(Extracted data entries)
+ + +

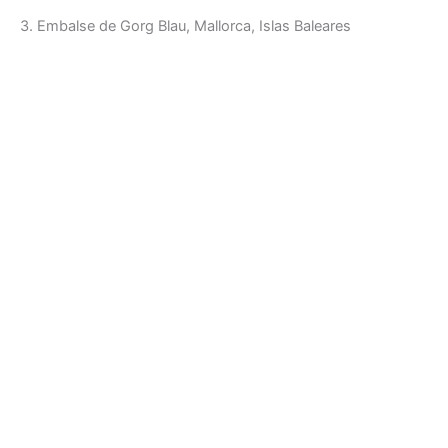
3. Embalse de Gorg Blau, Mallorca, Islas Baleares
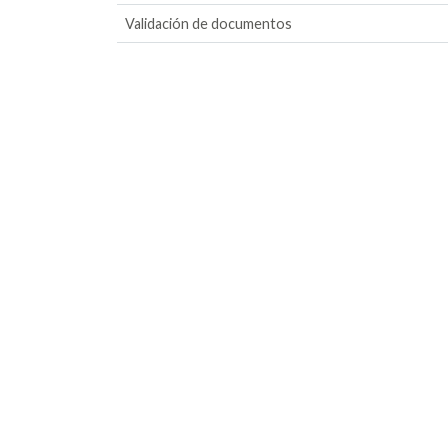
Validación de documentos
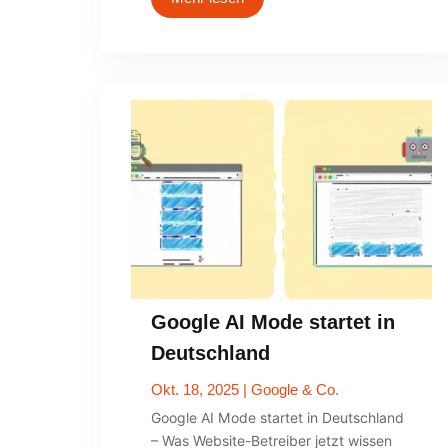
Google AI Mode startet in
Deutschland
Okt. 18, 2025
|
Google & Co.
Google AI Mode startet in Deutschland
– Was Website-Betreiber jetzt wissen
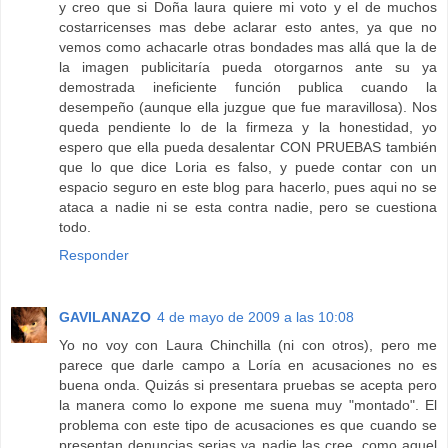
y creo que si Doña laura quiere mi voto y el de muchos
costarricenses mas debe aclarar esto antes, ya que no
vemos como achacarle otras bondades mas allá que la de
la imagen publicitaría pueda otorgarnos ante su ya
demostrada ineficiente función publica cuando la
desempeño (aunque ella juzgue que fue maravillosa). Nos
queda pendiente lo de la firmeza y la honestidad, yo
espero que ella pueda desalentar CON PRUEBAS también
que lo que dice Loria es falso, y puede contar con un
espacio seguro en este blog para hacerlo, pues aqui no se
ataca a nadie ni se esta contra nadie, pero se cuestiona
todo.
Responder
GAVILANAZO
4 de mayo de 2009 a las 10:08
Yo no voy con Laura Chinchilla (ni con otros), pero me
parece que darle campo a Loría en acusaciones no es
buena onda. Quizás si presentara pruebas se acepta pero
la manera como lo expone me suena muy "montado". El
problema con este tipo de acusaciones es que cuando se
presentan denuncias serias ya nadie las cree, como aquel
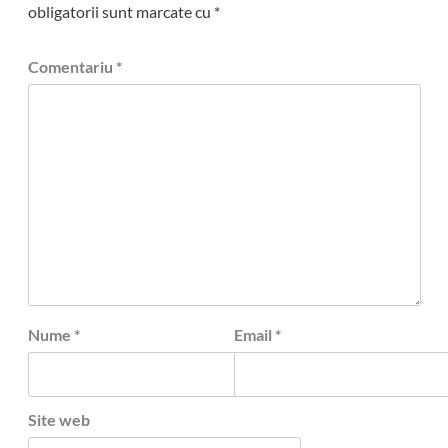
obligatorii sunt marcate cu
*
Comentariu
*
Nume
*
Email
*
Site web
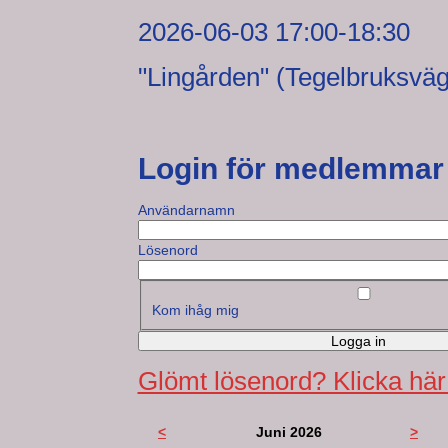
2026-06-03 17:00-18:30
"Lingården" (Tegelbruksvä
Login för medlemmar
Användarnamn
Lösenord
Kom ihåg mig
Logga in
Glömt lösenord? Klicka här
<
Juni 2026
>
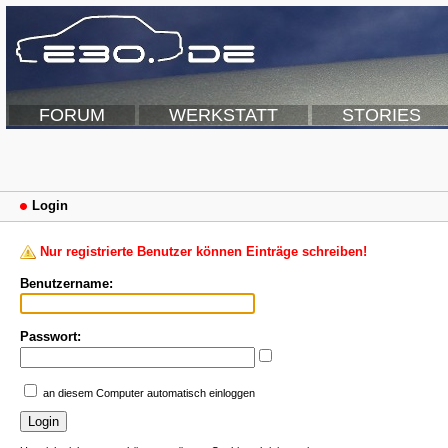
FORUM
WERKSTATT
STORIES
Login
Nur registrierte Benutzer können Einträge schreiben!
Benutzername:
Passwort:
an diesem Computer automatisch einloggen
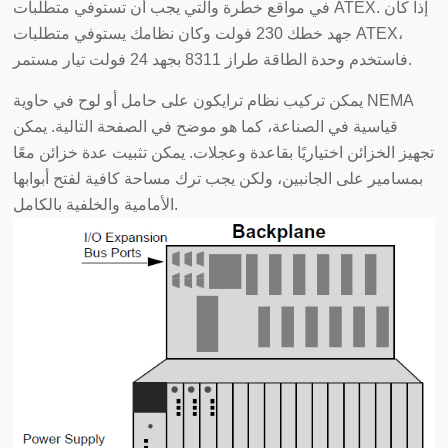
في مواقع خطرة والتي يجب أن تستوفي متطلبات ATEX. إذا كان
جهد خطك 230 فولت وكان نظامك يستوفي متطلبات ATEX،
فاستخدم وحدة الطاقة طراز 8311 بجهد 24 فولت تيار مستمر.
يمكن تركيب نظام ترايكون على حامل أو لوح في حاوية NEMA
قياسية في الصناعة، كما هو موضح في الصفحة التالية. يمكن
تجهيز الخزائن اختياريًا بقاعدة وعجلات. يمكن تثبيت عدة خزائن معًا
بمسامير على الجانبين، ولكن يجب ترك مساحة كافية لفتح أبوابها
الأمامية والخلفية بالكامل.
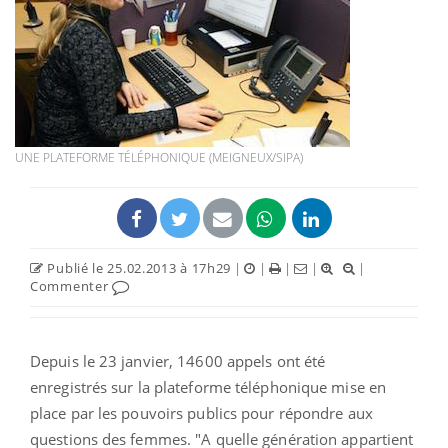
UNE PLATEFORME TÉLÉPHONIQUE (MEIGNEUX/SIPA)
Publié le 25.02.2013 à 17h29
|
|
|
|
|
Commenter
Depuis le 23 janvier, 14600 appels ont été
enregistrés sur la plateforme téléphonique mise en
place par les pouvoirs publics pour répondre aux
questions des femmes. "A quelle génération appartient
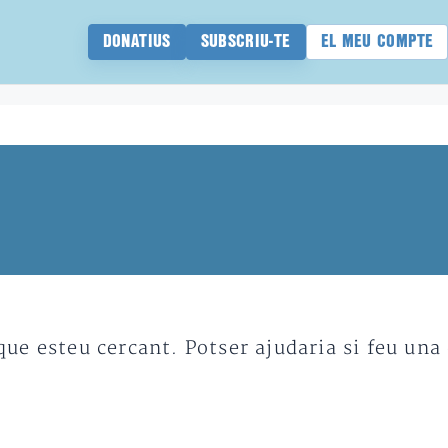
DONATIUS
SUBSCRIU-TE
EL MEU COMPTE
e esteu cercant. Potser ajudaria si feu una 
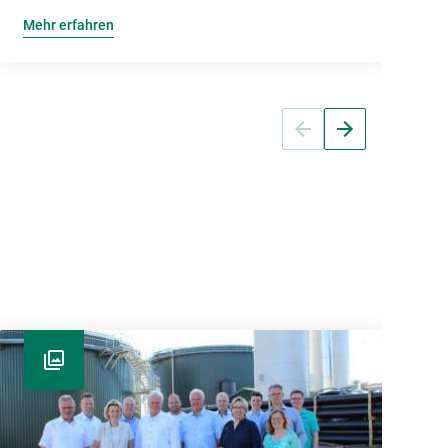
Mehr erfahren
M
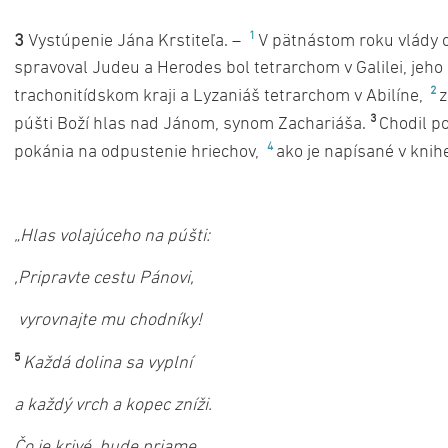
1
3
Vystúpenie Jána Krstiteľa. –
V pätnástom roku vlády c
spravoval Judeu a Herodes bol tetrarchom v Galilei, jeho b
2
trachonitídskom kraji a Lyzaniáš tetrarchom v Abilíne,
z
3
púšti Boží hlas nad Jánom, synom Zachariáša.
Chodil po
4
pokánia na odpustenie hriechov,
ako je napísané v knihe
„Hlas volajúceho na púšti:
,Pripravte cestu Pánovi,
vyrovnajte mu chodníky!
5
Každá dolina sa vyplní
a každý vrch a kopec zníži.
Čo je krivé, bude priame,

+ + +

PROBLEM TO SOLVE
Restate word for word each line of the data from the one with "a každý vrch a kopec zníži." to the last, keeping both ends.

ANSWER BELOW
a každý vrch a kopec zníži.
Čo je krivé, bude priame,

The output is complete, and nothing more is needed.